» PROBLEM DETAILS:
Go to the line containing "<td>36.799220</td>" in the records below and retype from there through the final line, exactly.

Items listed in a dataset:
Start of Block
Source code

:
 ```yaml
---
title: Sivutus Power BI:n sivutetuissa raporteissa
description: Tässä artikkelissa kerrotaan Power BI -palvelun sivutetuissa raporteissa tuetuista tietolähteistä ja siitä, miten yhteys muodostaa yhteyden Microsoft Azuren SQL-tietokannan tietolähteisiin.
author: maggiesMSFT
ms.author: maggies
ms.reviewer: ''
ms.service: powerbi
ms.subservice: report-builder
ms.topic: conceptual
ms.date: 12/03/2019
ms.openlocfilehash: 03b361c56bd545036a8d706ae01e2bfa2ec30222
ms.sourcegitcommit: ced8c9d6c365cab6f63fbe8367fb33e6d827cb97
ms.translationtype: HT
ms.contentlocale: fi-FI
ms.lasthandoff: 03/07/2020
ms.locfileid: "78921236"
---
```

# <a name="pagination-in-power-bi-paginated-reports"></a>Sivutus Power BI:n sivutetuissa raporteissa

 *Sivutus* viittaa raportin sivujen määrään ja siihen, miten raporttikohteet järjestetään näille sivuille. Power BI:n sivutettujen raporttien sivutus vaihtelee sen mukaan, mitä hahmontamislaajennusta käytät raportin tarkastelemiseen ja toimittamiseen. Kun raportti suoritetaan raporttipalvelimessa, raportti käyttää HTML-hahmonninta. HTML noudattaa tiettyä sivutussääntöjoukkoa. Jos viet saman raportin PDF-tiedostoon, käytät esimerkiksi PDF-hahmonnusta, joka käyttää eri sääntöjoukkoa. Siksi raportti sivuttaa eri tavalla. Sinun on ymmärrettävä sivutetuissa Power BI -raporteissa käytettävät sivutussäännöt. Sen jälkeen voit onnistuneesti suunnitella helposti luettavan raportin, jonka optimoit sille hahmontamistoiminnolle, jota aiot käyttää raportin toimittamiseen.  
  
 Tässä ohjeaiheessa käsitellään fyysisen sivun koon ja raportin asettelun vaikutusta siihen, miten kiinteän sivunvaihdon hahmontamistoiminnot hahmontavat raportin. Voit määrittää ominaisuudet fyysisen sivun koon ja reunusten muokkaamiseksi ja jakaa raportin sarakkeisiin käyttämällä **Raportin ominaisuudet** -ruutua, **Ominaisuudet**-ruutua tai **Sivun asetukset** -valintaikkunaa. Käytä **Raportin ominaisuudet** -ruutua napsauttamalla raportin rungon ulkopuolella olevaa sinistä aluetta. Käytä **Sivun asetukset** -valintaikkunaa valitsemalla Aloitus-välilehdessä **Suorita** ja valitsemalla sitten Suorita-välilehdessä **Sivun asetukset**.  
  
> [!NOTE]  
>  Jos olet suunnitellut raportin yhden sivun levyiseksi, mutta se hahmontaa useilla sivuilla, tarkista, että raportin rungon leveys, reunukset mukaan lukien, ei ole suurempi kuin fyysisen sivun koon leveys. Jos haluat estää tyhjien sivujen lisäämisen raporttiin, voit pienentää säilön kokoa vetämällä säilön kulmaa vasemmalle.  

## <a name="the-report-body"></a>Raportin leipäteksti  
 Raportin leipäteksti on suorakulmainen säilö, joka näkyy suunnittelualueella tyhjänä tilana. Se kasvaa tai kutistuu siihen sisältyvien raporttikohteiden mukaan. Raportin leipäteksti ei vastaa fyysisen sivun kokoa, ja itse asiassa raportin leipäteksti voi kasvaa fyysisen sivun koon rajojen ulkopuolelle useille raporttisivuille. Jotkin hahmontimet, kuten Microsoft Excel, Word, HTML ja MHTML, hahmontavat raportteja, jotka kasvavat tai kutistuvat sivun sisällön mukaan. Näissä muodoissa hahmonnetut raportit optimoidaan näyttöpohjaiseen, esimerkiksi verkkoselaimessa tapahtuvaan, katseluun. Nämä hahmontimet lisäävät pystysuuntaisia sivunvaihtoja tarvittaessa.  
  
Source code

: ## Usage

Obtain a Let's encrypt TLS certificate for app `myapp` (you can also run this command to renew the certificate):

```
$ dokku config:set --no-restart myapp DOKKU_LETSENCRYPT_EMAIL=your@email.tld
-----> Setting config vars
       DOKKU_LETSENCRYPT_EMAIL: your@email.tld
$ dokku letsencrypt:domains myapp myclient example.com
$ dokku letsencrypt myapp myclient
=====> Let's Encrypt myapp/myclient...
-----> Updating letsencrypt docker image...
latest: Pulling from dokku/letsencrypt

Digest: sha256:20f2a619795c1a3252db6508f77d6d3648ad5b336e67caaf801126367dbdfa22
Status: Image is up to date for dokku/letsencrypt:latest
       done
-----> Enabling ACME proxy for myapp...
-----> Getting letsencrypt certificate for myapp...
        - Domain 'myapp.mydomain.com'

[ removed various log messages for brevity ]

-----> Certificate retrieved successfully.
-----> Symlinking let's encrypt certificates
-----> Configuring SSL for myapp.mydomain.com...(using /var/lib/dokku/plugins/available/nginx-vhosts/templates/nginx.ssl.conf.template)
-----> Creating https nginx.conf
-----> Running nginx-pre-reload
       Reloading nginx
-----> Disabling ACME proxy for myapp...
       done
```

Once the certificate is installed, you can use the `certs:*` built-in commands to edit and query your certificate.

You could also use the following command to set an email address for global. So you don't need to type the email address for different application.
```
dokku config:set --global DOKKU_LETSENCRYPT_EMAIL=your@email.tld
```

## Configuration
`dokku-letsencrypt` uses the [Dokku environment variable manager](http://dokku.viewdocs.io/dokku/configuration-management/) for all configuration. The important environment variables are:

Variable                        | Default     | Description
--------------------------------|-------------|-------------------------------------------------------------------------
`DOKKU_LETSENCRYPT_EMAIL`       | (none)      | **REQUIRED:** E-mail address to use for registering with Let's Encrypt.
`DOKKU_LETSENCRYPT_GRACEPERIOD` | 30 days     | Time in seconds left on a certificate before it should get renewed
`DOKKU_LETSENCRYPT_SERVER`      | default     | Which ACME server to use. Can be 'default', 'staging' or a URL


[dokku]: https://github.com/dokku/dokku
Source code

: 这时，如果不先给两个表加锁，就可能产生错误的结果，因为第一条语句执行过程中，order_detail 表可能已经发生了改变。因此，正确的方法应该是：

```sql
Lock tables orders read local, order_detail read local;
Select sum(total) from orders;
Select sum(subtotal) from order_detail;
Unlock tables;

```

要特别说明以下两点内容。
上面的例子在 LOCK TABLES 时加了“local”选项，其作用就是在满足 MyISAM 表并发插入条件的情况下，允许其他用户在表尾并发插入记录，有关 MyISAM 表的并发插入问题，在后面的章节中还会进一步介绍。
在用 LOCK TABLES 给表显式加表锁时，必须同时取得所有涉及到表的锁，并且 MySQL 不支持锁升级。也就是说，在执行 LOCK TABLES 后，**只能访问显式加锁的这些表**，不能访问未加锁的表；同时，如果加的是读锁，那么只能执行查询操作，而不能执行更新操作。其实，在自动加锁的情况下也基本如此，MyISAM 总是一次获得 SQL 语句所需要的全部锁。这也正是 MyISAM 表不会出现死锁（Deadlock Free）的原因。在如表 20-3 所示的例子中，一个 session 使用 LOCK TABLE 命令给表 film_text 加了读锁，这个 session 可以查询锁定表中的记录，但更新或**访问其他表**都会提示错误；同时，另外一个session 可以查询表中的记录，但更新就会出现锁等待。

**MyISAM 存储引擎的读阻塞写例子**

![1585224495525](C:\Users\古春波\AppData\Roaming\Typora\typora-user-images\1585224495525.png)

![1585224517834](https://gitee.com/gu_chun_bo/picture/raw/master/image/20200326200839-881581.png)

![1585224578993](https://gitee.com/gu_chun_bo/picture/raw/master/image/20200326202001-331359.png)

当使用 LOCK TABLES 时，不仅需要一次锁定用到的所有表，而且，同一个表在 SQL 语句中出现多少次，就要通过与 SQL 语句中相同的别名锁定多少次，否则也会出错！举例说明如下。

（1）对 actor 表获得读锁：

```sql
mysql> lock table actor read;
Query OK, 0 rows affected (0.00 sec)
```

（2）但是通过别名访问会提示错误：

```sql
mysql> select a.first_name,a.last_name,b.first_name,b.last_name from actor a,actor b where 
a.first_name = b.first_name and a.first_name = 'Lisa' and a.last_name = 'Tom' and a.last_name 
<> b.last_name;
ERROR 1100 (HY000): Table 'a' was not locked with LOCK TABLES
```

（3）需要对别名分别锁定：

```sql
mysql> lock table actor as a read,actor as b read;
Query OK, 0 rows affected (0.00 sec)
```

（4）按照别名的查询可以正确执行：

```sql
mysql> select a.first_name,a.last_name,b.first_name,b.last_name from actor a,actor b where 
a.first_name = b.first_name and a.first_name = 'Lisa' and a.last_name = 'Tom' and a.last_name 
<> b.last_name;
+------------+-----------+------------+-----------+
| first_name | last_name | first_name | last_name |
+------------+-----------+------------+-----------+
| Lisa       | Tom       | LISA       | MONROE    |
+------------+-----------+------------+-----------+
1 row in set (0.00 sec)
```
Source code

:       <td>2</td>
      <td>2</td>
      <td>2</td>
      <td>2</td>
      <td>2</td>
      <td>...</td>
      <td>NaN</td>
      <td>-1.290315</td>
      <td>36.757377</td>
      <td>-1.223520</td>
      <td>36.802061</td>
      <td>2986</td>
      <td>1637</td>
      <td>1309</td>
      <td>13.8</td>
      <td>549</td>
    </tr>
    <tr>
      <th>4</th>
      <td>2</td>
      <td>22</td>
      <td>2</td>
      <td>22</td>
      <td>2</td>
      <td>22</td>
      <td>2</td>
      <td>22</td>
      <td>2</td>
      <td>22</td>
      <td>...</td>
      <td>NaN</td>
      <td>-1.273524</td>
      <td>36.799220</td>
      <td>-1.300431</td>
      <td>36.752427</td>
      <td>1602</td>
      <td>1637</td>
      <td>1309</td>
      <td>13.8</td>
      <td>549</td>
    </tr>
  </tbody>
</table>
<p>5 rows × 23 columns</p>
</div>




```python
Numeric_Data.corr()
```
End of Block
» SOLUTION FOR THIS TASK:
      <td>36.799220</td>
      <td>-1.300431</td>
      <td>36.752427</td>
      <td>1602</td>
      <td>1637</td>
      <td>1309</td>
      <td>13.8</td>
      <td>549</td>
    </tr>
  </tbody>
</table>
<p>5 rows × 23 columns</p>
</div>




```python
Numeric_Data.corr()
```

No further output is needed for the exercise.